Gregory was born about A.D. 540 in Rome, the son of a wealthy senator. Like most of the nobility of his time, he was well educated. But unlike many, he was generous and concerned about those who were poor.
In his early thirties, Gregory was made the chief prefect, or governor, of Rome. Gregory was attracted to the religious life and soon left his position. He converted the family estate in Rome into the Abbey of Saint Andrew, became a monk there, and founded six Benedictine monasteries on his estates in Sicily. In about 578, he was ordained a deacon of Rome and sent as the papal ambassador to Constantinople, where he served until 585. When he arrived back in Rome, he was made the abbot of Saint Andrew’s.
In 590, Gregory was acclaimed pope by the clergy and the people of Rome. Unwillingly, Gregory accepted the role, calling himself the “servant of the servants of God.” Because of his political skill, learning, talents, and deep devotion to God, Gregory was able to make peace with the invading Lombards, save the city from famine by reorganizing the property and granaries of the Church, and restore order within the Church. In 596, he sent Augustine of Canterbury and 40 other monks to England to teach the Angles the faith. Gregory is called the “Apostle of England.” He died March 12, 604.
Discuss how Saint Gregory the Great responded to the needs of his time. Ask for qualities a person would need today to be a saint.

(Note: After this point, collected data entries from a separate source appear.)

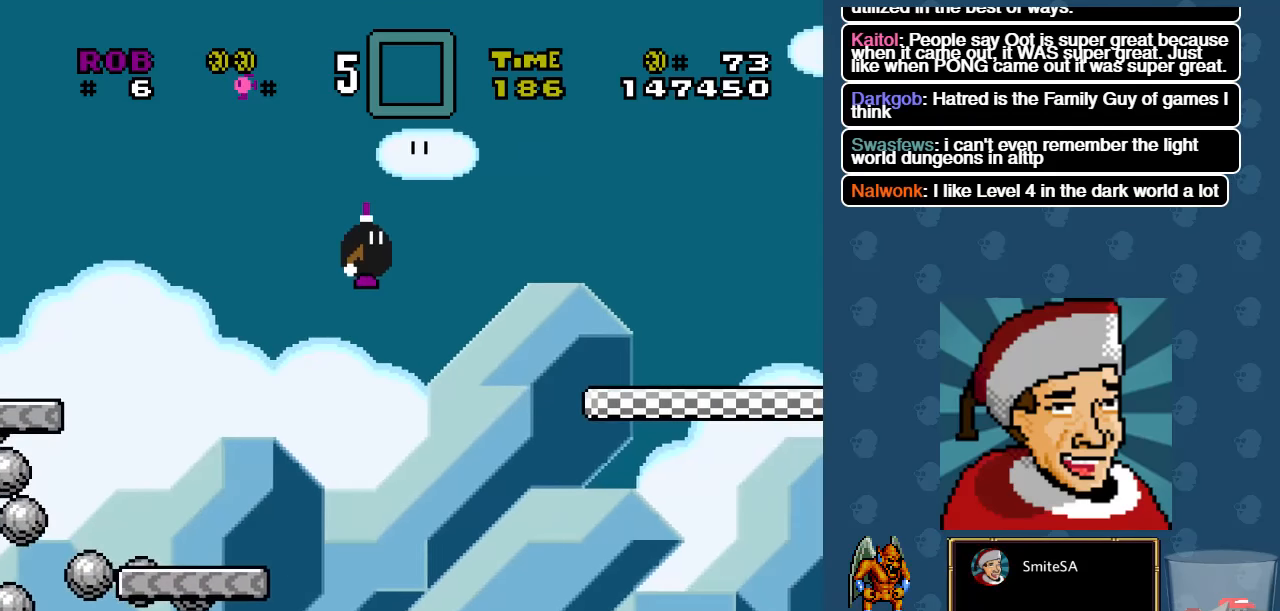
{"buttons": ["X", "DPAD_RIGHT"], "left_stick": "center", "right_stick": "center", "events": [[433, "A", "up"]]}
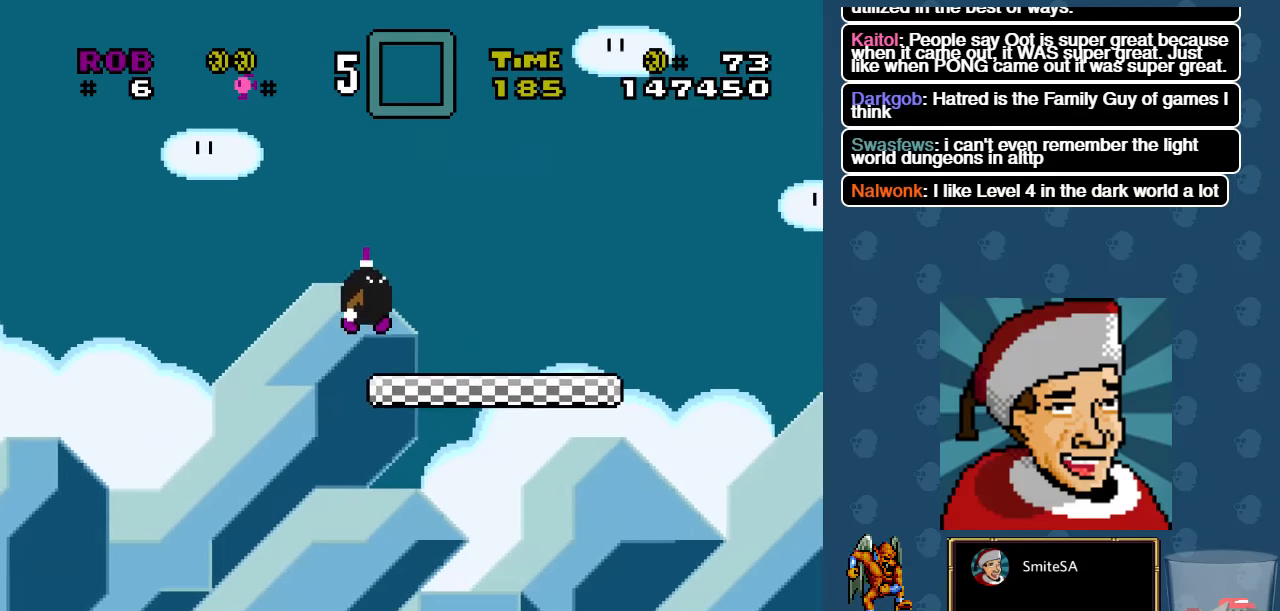
{"buttons": ["X", "DPAD_RIGHT"], "left_stick": "center", "right_stick": "center", "events": []}
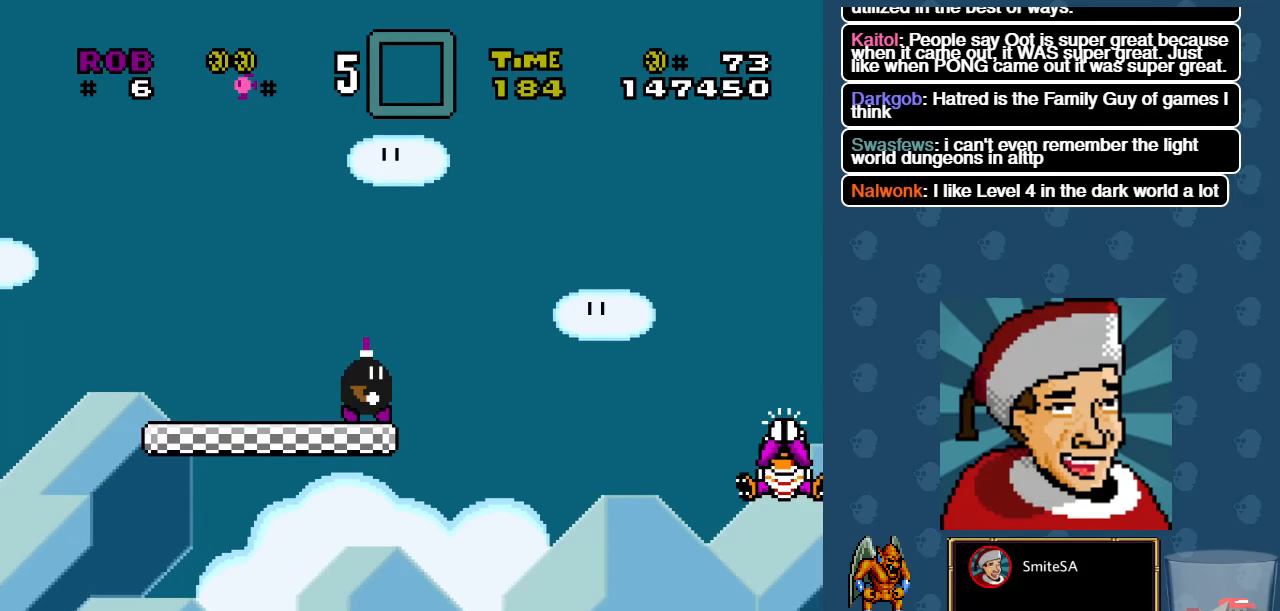
{"buttons": ["X", "DPAD_RIGHT"], "left_stick": "center", "right_stick": "center", "events": [[16, "A", "down"], [483, "A", "up"]]}
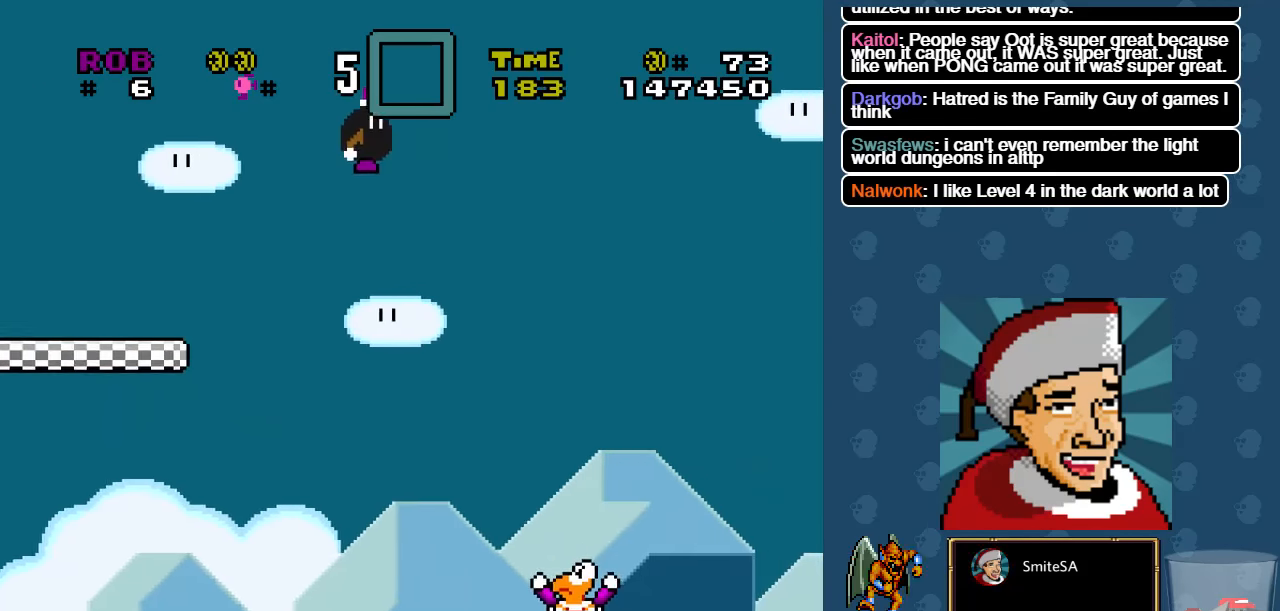
{"buttons": ["A", "X", "DPAD_RIGHT"], "left_stick": "center", "right_stick": "center", "events": [[283, "A", "down"], [283, "DPAD_RIGHT", "up"], [316, "DPAD_LEFT", "down"], [383, "DPAD_LEFT", "up"], [483, "DPAD_RIGHT", "down"]]}
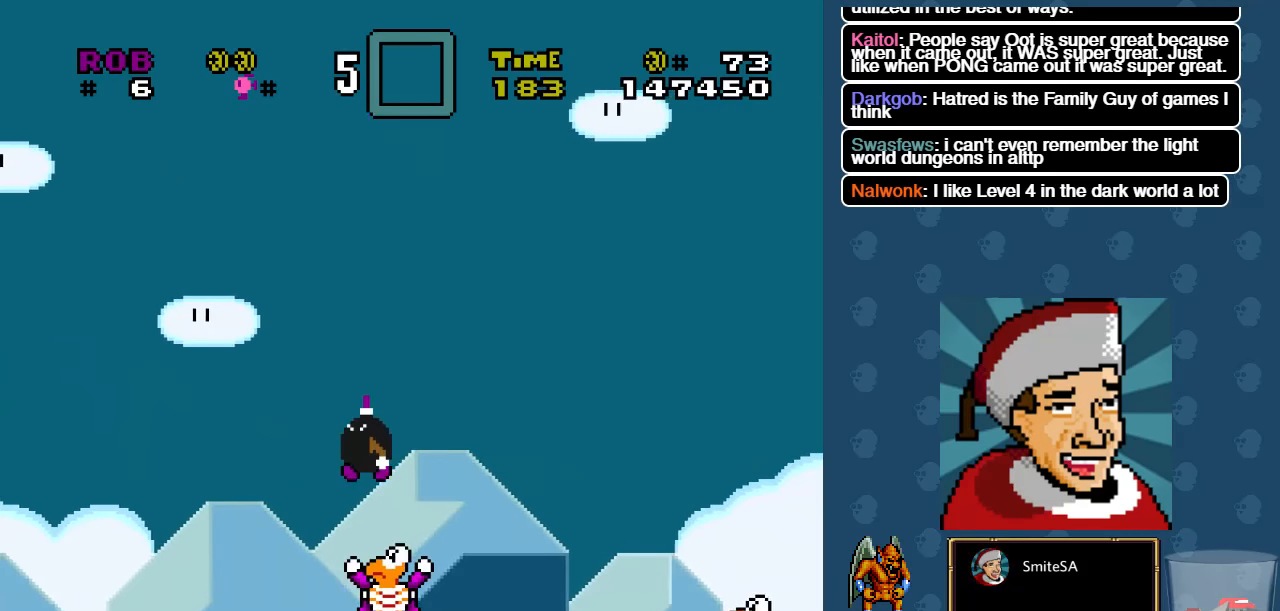
{"buttons": ["A", "X", "DPAD_RIGHT"], "left_stick": "center", "right_stick": "center", "events": []}
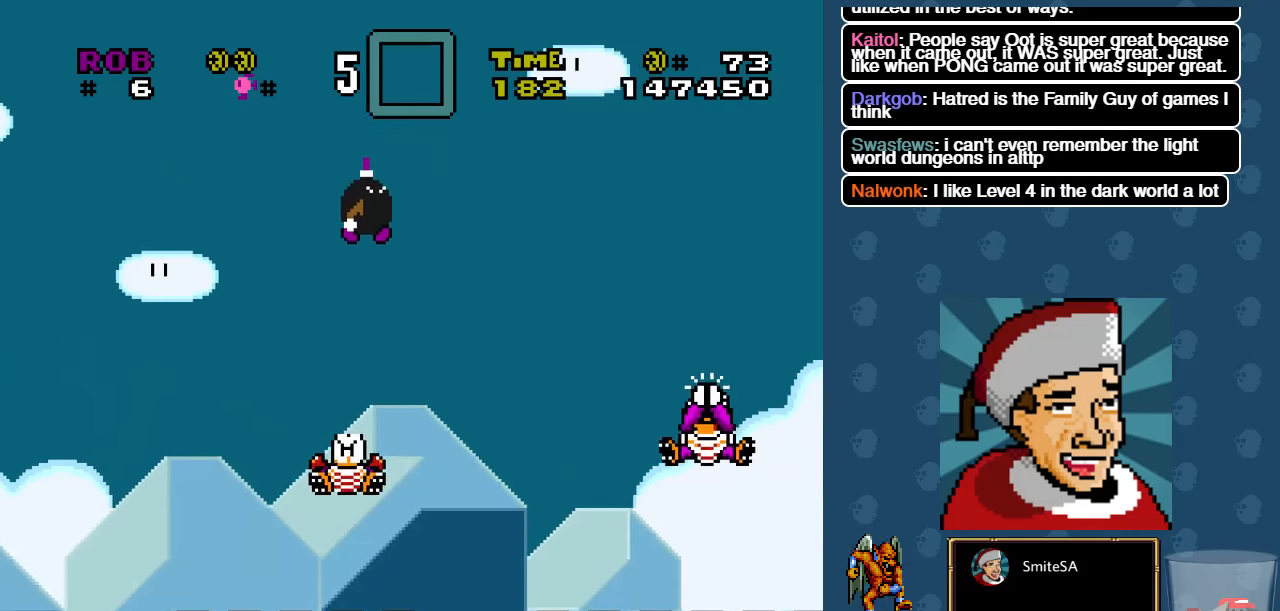
{"buttons": ["A", "X", "DPAD_RIGHT"], "left_stick": "center", "right_stick": "center", "events": []}
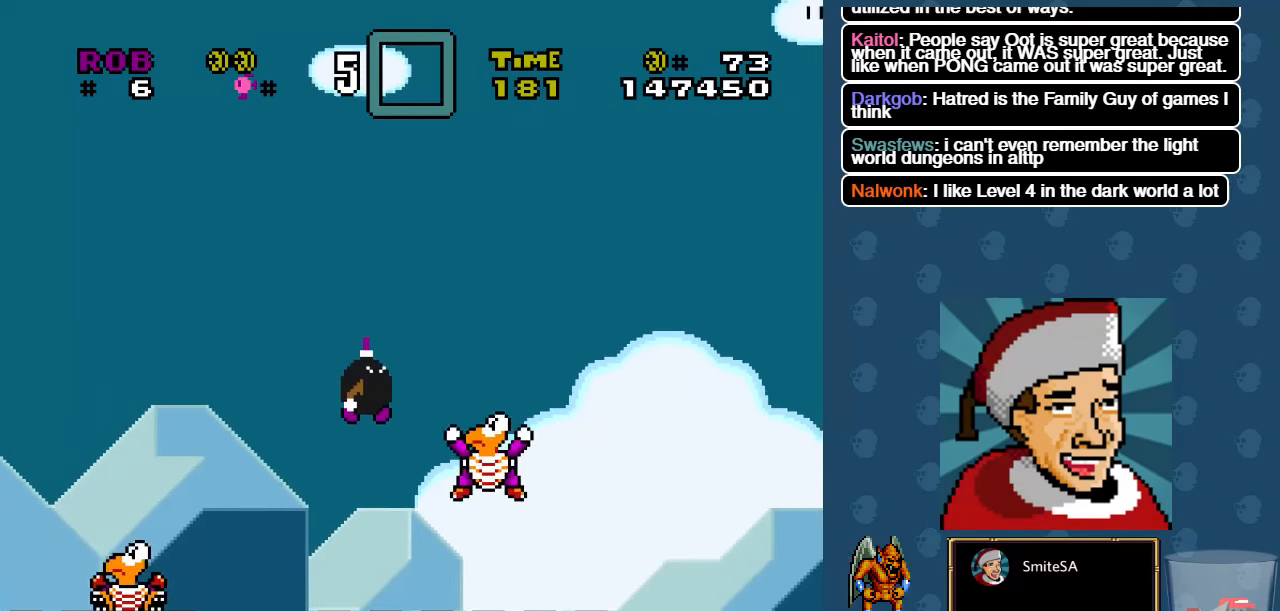
{"buttons": ["A", "X", "DPAD_RIGHT"], "left_stick": "center", "right_stick": "center", "events": [[366, "A", "up"], [466, "A", "down"]]}
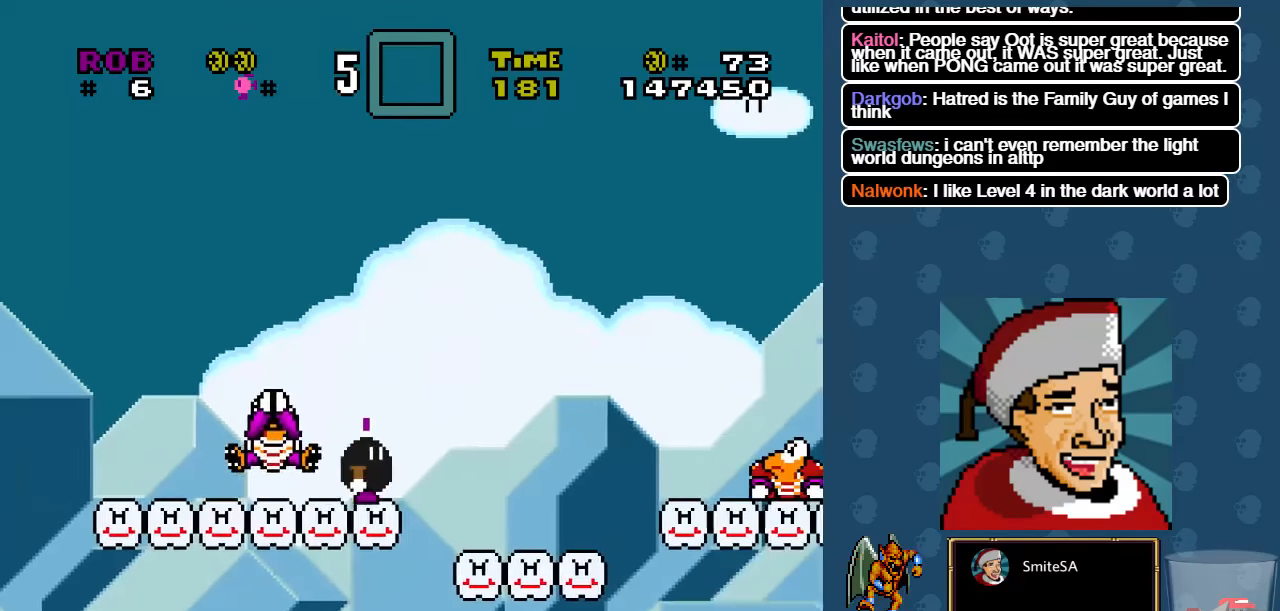
{"buttons": ["X", "DPAD_RIGHT"], "left_stick": "center", "right_stick": "center", "events": [[433, "A", "up"]]}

Gregory is sometimes accredited with Gregorian chant, the Church’s liturgical chant form. Play some samples of Gregorian chant and teach the students one of the Latin responses. Gregory was known for liturgical reform and for encouraging the Stations of the Cross and daily Mass during Lent.
Gregory the Great, Augustine, Ambrose, and Jerome are the four key Fathers of the Western Church. Have the students research any of these men to discover why they are called Fathers of the Church.
Excerpted from Christ Our Life, by Sisters of Notre Dame of Chardon, Ohio
Image credit: Pope Gregorius I dictating the Gregorian Chants by Hartker of Sankt-Gallen, 1000. Public Domain via Wikimedia.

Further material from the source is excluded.